AVB pays for drinking from poisoned chalice
Owner Roman Abramovich's experiment to bring in an upcoming manager rather than the established names he had employed in the past failed for the same reason that proved the undoing of the Russian's other six appointments.
Trophies are the currency the West London club deal in and with Chelsea way off the Premier League pace in fifth and facing an imminent Champions League exit, the sacking many had forecast finally happened following a seventh league defeat on Saturday.
"When you come to Chelsea, you know one thing that you need [is] to bring results and show that the team is going the right way," Avram Grant, dismissed by Chelsea in 2008 after taking them to the Champions League final, told Sky Sports News.
"It's all about results... the results were not so good and the football was not so good - I [would] always like that there [was] more patience but we could expect this, no?"

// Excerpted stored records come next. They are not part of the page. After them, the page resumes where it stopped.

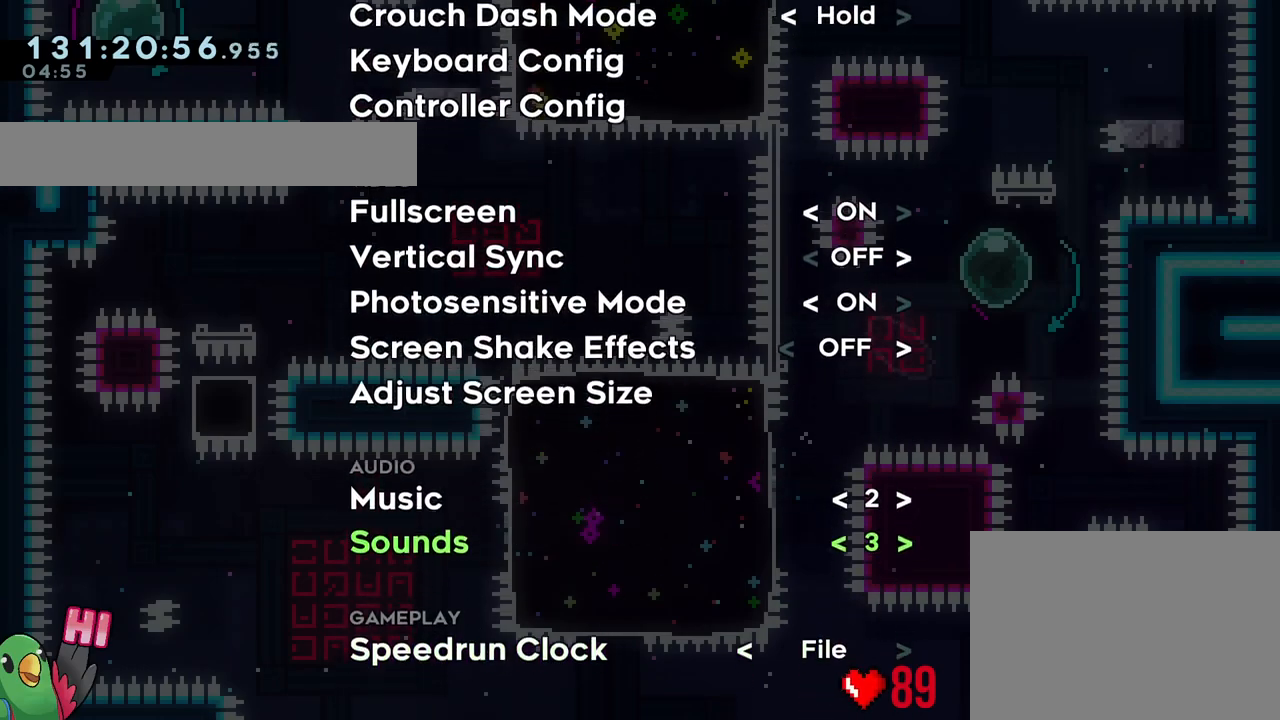
{"buttons": [], "left_stick": "center", "right_stick": "center", "events": []}
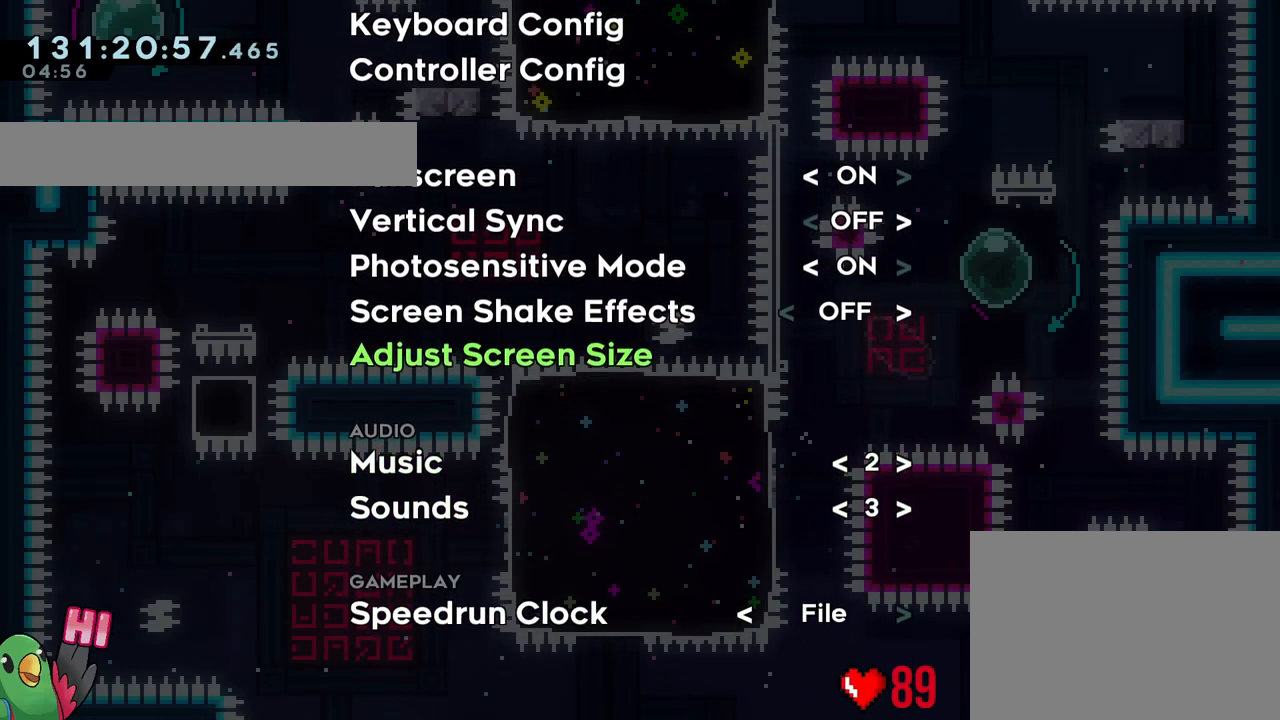
{"buttons": [], "left_stick": "center", "right_stick": "center", "events": []}
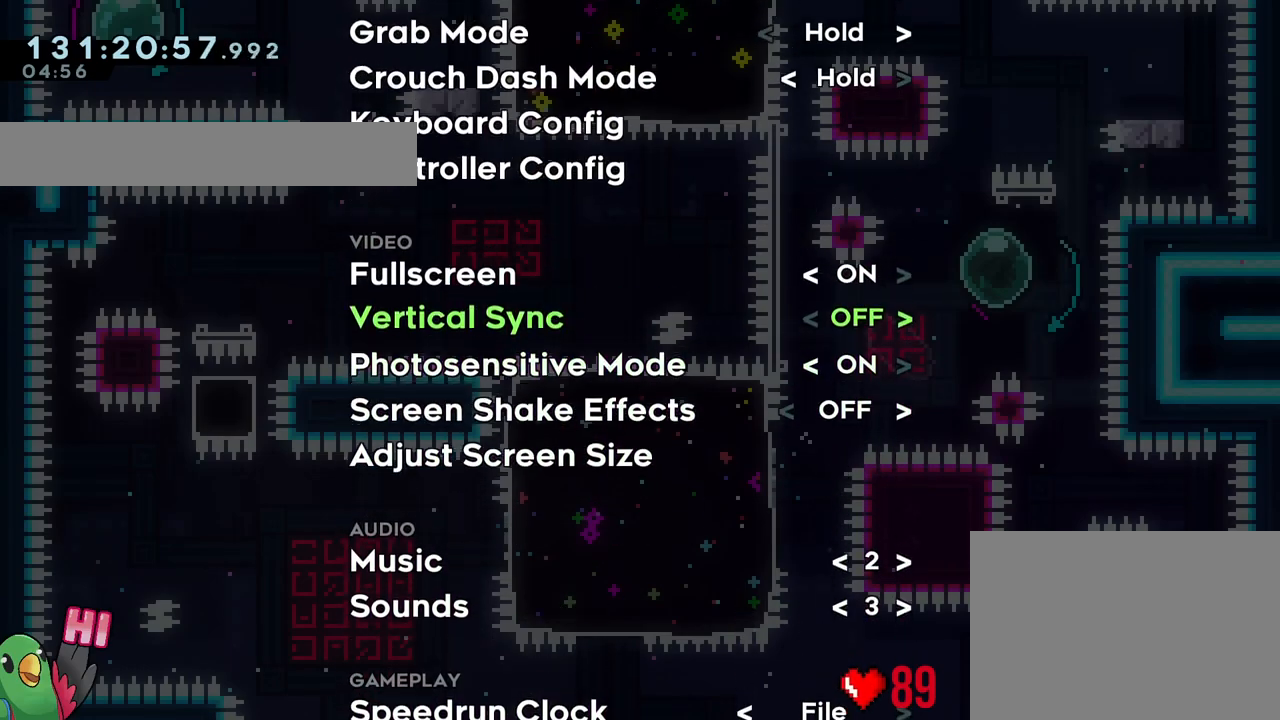
{"buttons": [], "left_stick": "center", "right_stick": "center", "events": []}
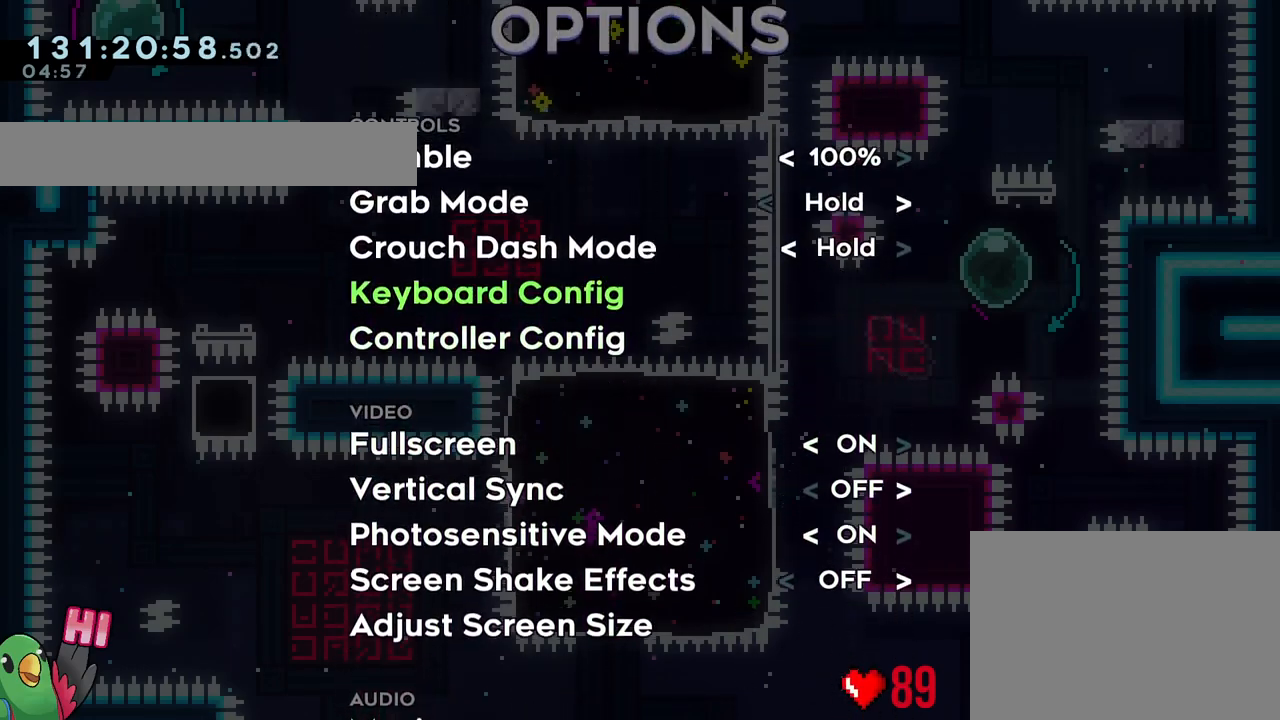
{"buttons": [], "left_stick": "center", "right_stick": "center", "events": [[367, "B", "down"], [484, "B", "up"]]}
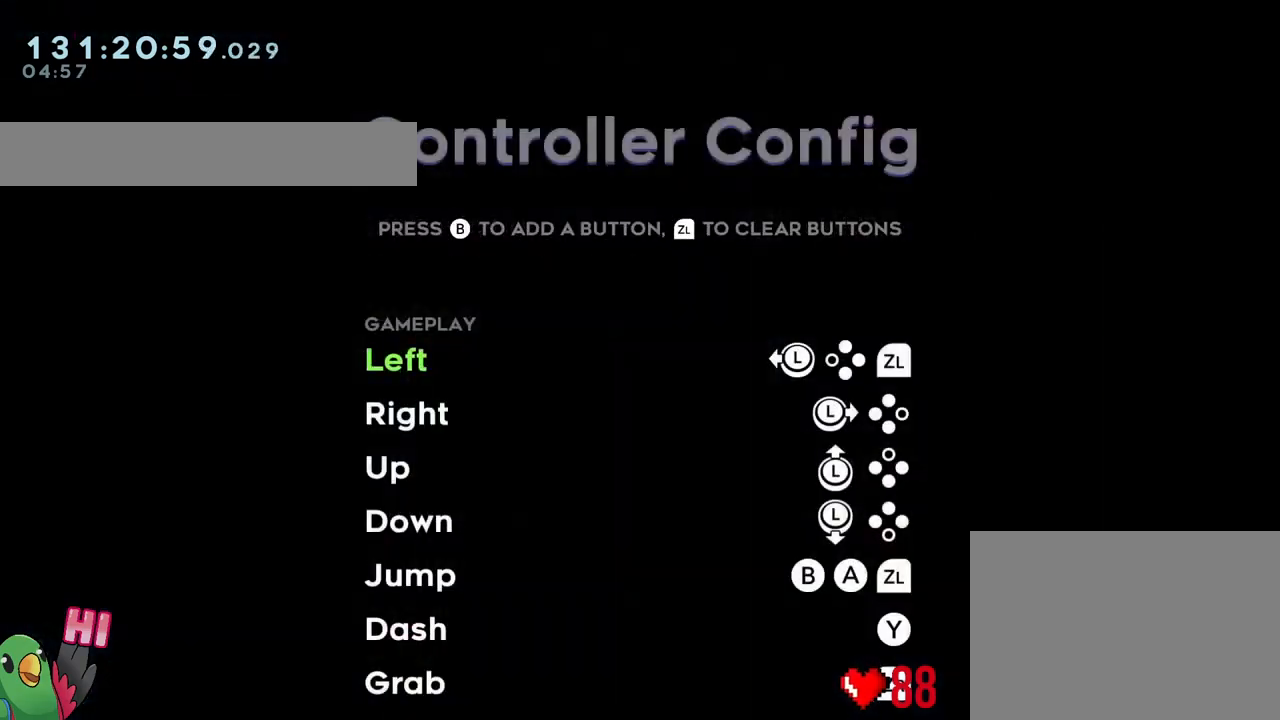
{"buttons": [], "left_stick": "center", "right_stick": "center", "events": []}
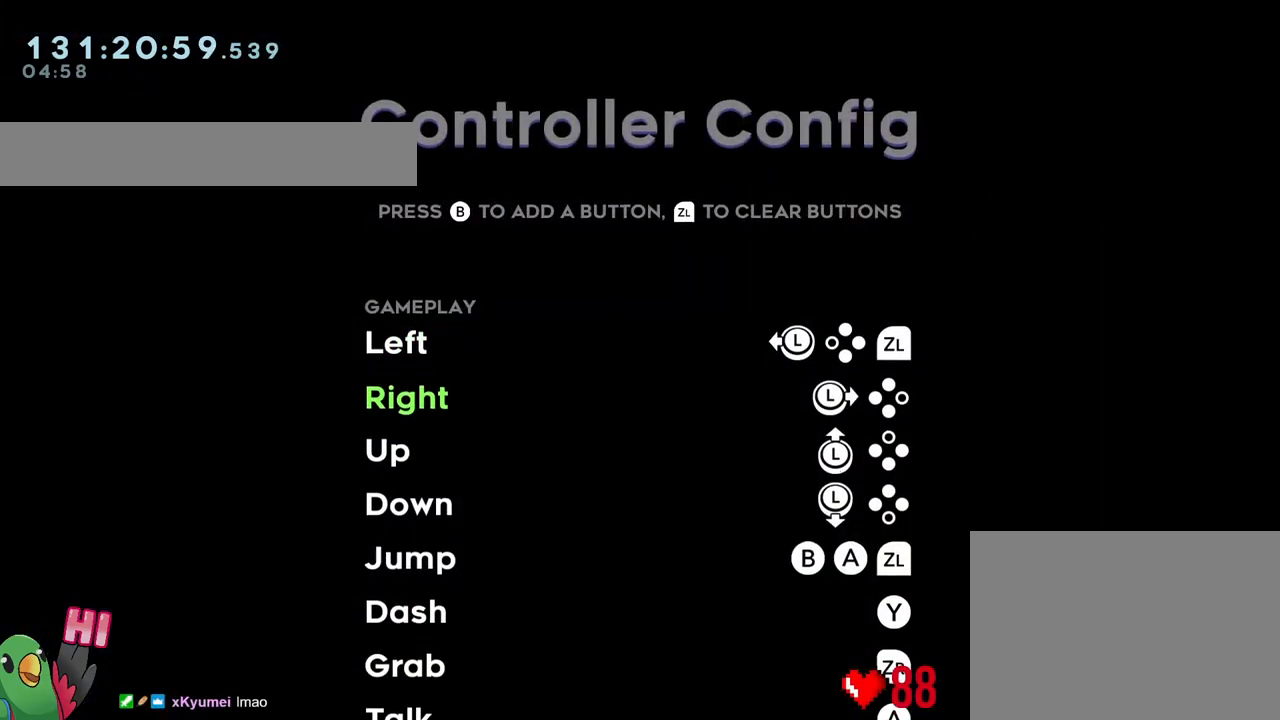
{"buttons": ["B"], "left_stick": "center", "right_stick": "center", "events": [[501, "B", "down"]]}
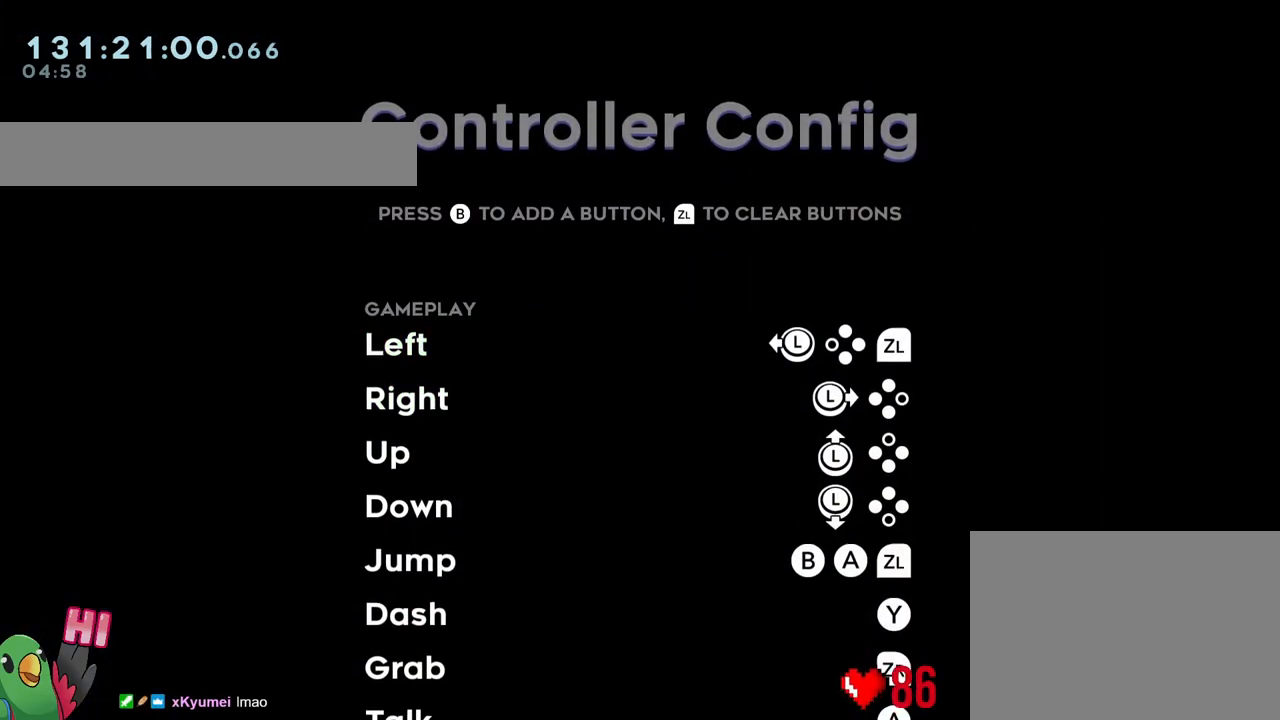
{"buttons": ["A"], "left_stick": "center", "right_stick": "center", "events": [[133, "B", "up"], [450, "A", "down"]]}
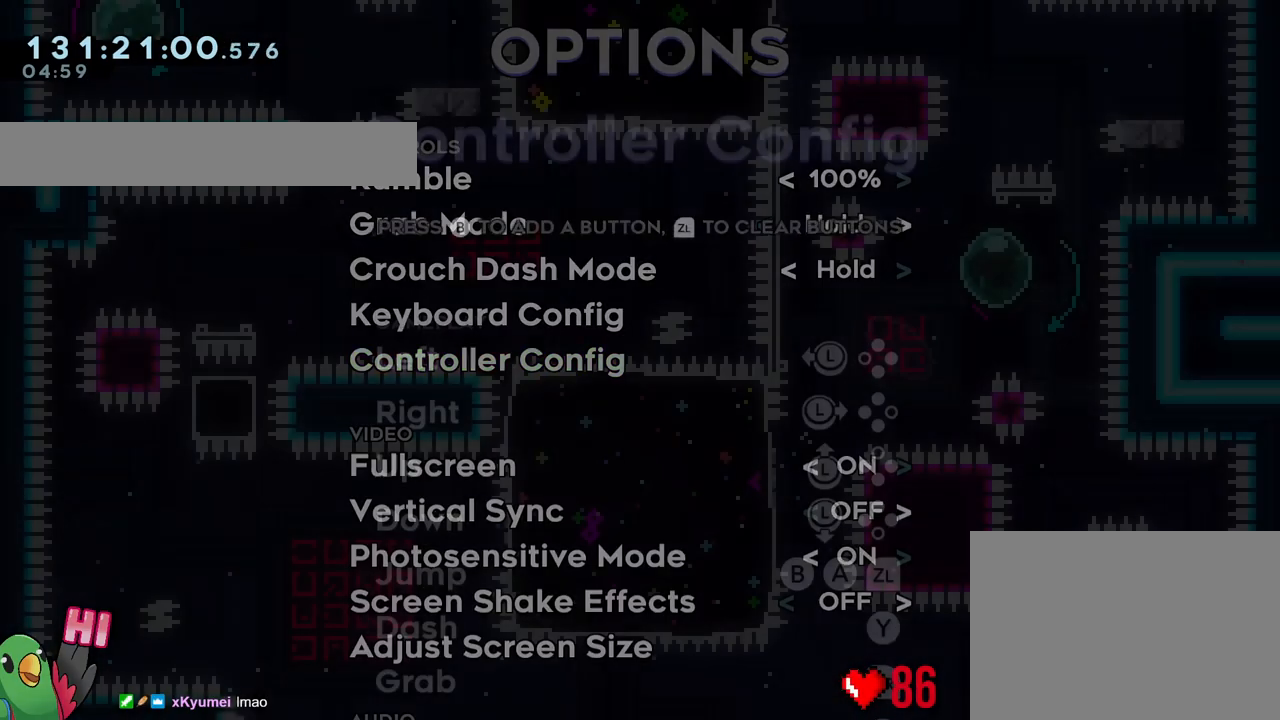
{"buttons": [], "left_stick": "center", "right_stick": "center", "events": [[67, "A", "up"]]}
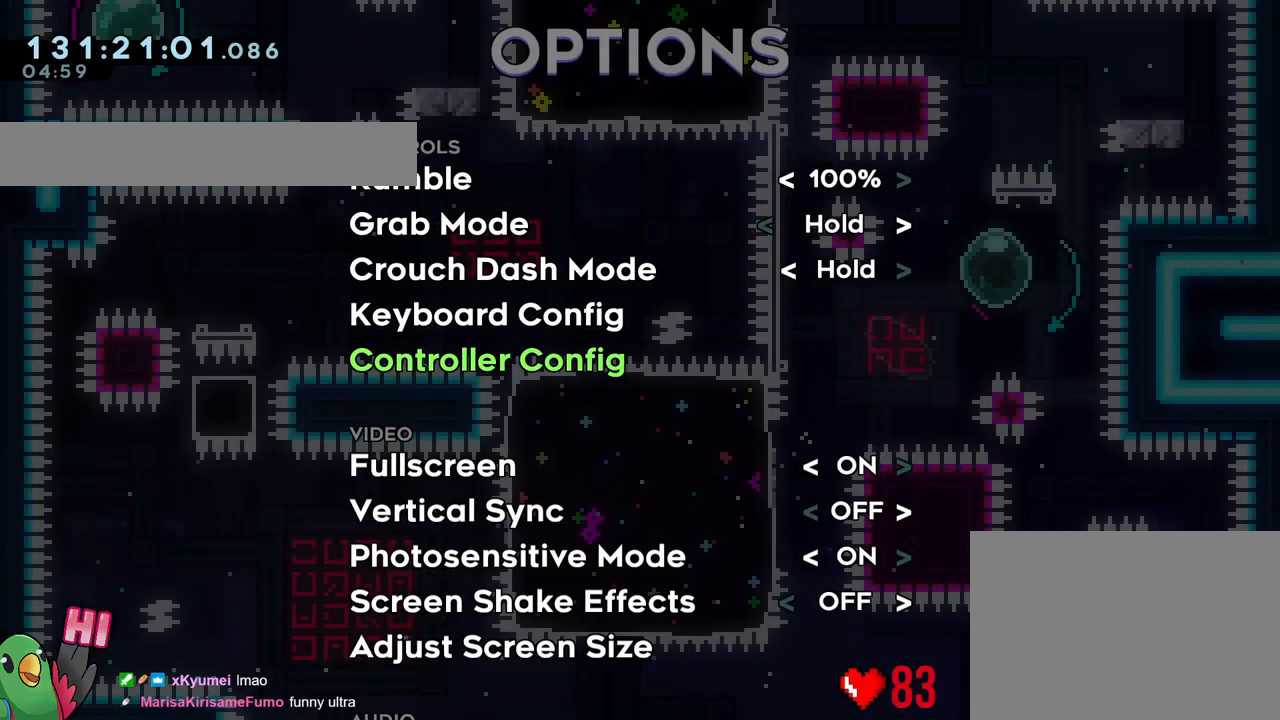
{"buttons": ["A"], "left_stick": "center", "right_stick": "center", "events": [[367, "A", "down"]]}
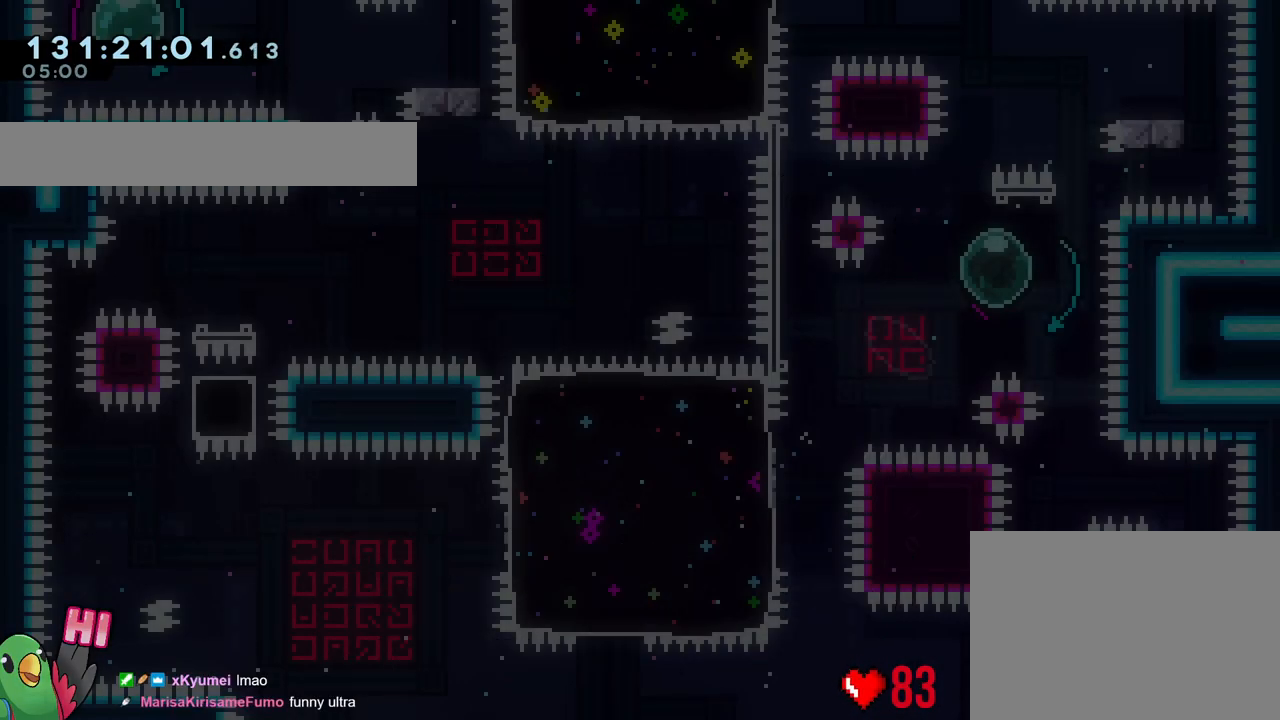
{"buttons": ["A"], "left_stick": "center", "right_stick": "center", "events": [[34, "A", "up"], [50, "B", "down"], [84, "B", "up"], [484, "A", "down"]]}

When he was appointed last June, Villas-Boas was tasked with bringing "greater successes in major domestic and European competitions" to the club, who showed him the door saying "the results and performances of the team have not been good enough".
With an earnest expression and ability to articulate his thoughts in a second language better than his peers sometimes manage in their native tongue, the intelligence of the man known as "AVB" was never in doubt even if his authority was.
At 34 years old, the Portuguese was the youngest man managing in England's top flight and reports of rifts with Stamford Bridge's senior players who are around the same age as him have circulated for months.
Midfielder Frank Lampard has described his relationship with the Portguese as having "not been ideal," while newspapers reported last month that several players had questioned their manager's tactics.
The surprising decision to leave the experienced trio of Lampard, Michael Essien and Ashley Cole on the bench for last month's 3-1 Champions League last-16 first-leg defeat at Napoli added further fuel to the speculation his days were numbered.
When Abramovich spent several days at the club's training ground last month, the manager's future looked even more bleak especially when Villas-Boas declared he did not require the full backing of his squad, only the support of the owner.
That support has finally gone at a time when the 2010 Premier League champions are in danger of not even qualifying for next season's Champions League, the competition Abramovich is known to yearn for more than any other.
Chelsea have never failed to finish in the top four since the Russian billionaire bought the club in 2003 and have put former assistant Roberto di Matteo in charge on an interim basis to try to ensure that continues.
With Abramovich's European ambitions described as an "obsession" by Manchester United manager Sir Alex Ferguson, the Chelsea job was seen by many as something of a poisoned chalice when Villas-Boas took over.